* Data to examine *
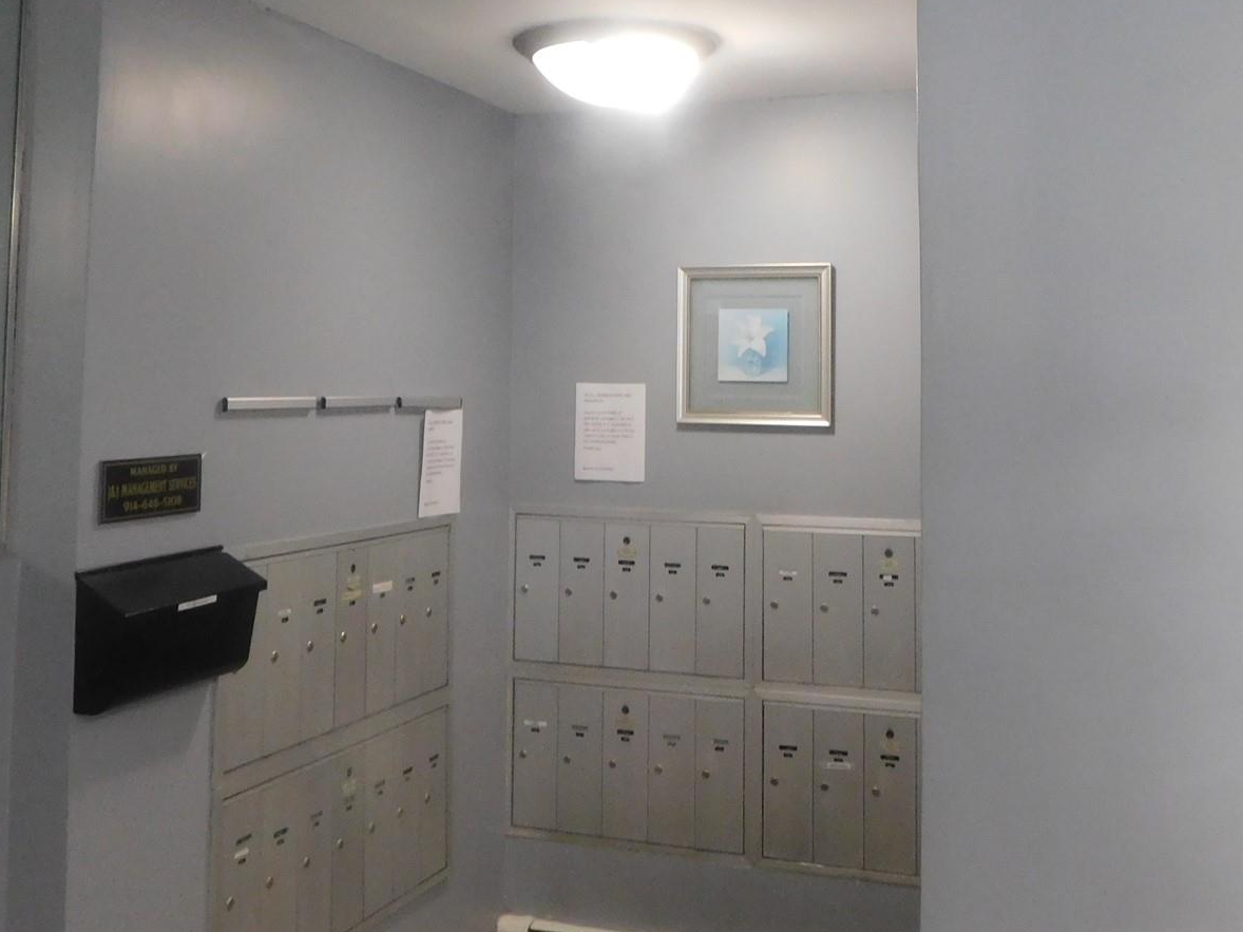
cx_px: 618
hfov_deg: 46.8
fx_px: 1436
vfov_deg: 35.3
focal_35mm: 40
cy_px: 261
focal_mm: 4
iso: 400
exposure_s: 1/25
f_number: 3
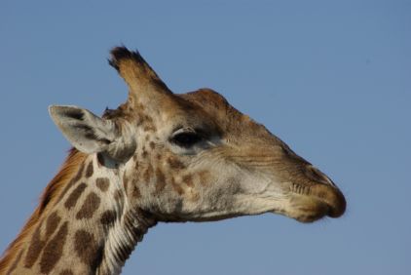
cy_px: 138
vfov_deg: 5.1
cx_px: 206
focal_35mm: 270
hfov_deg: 7.6
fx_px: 3085
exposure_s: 1/320
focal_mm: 180
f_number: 8
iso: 100
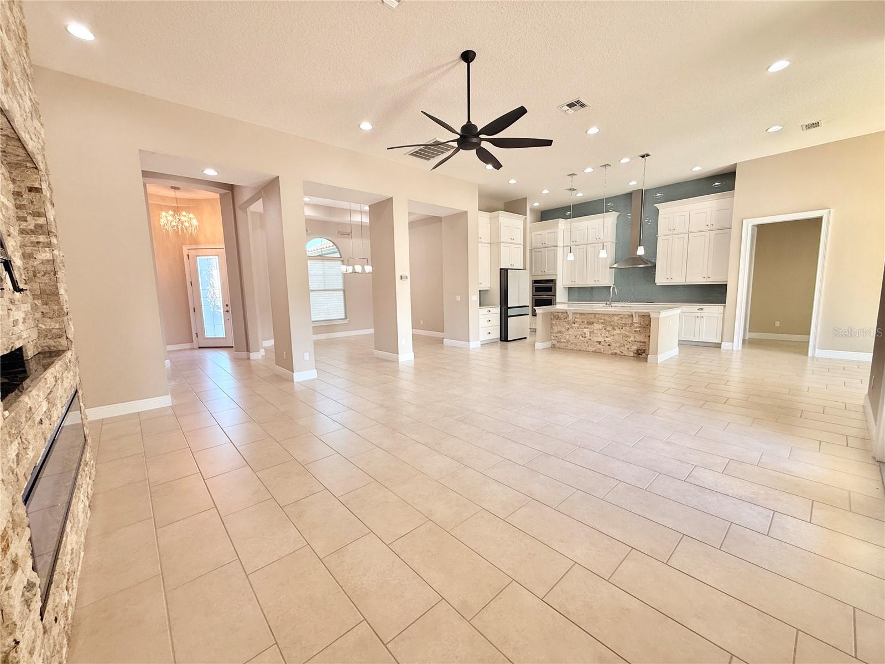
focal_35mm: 14
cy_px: 332
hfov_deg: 102.1
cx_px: 442
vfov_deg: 85.7
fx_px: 358
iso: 100
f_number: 2.2
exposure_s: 1/120
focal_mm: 2.22
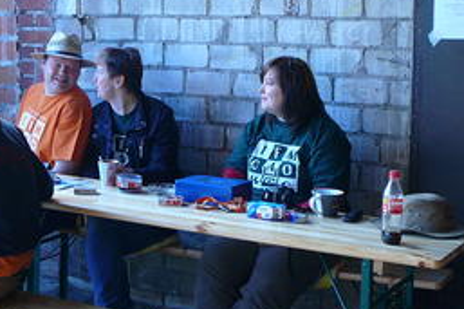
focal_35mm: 68
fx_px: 876
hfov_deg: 29.6
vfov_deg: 20.0
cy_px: 125
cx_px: 175
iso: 100
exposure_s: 1/50
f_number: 2.8
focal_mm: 5.2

* Task brief *
Only the lines from the one with "focal_35mm: 14" to the last line of the listing, inclusive, are to be set down, exactly as they stand and without pictures.

* Final answer *
focal_35mm: 14
cy_px: 332
hfov_deg: 102.1
cx_px: 442
vfov_deg: 85.7
fx_px: 358
iso: 100
f_number: 2.2
exposure_s: 1/120
focal_mm: 2.22
focal_35mm: 68
fx_px: 876
hfov_deg: 29.6
vfov_deg: 20.0
cy_px: 125
cx_px: 175
iso: 100
exposure_s: 1/50
f_number: 2.8
focal_mm: 5.2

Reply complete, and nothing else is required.